One thing you can do, however, is mount it farther forward than its normal position. This will allow for a much deeper cut. I think I can get roughly 37" on mine now, though I did put it on a bigger saw. The disadvantage is the sled rails are in your way whenever you want to step to the left. For me it was worth it, as I often need to cut things up to 30", but it is kind of a pain until you get used to it being there.



From contributor D:
You might also check out the Exactor sliding tables. The Exactor guy was originally the Excalibur guy - he sold Excalibur and started Exactor. I've got one of the original 60" Excaliburs and have been happy with the accuracy and the exponential increase in productivity. I'm happy enough that I'd replace my Chinese flip-flop boring machine before considering a slider.

For 90 degree cuts, I find that having the fence in the rear position is faster/easier. With a pivot at the rear outboard corner the rip/crosscut changeover takes seconds.

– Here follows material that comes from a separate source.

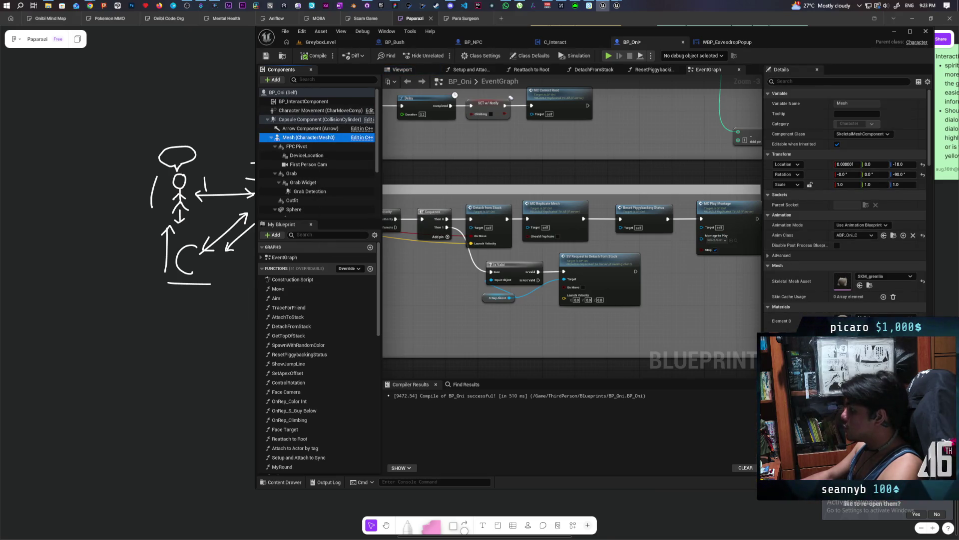
pyautogui.click(787, 80)
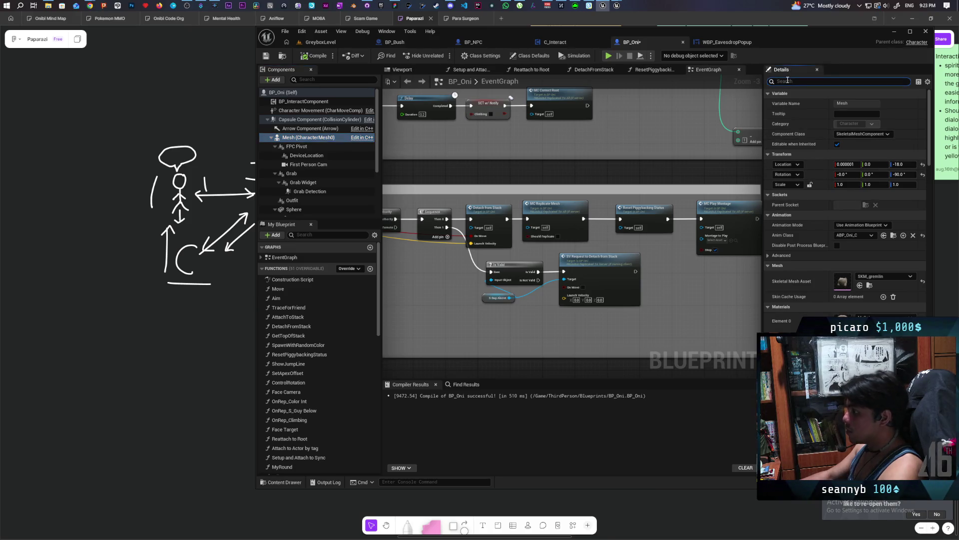
pyautogui.write('repli')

A laminate top is also highly recommended.



From contributor A:
I've used an Exc. attachment for about ten years now, and am just upgrading to an SCMI short stroke slider. The sliding attachment has always been on a dedicated cross-cut saw, and in this arrangement it has served me well. There is no way that it would fly on a saw that I need to rip and crosscut on. I also feel that you are ruining any advantage (in terms of accuracy) that this attachment might give you by ripping with your track-saw. Simply using what you've got, you could square up your plywood with the track-saw, then rip and crosscut on the Unisaw using the fence: tradeshow style! Never mind, get a vertical panel saw for plywood and a powerfeed for the unisaw. Money well spent.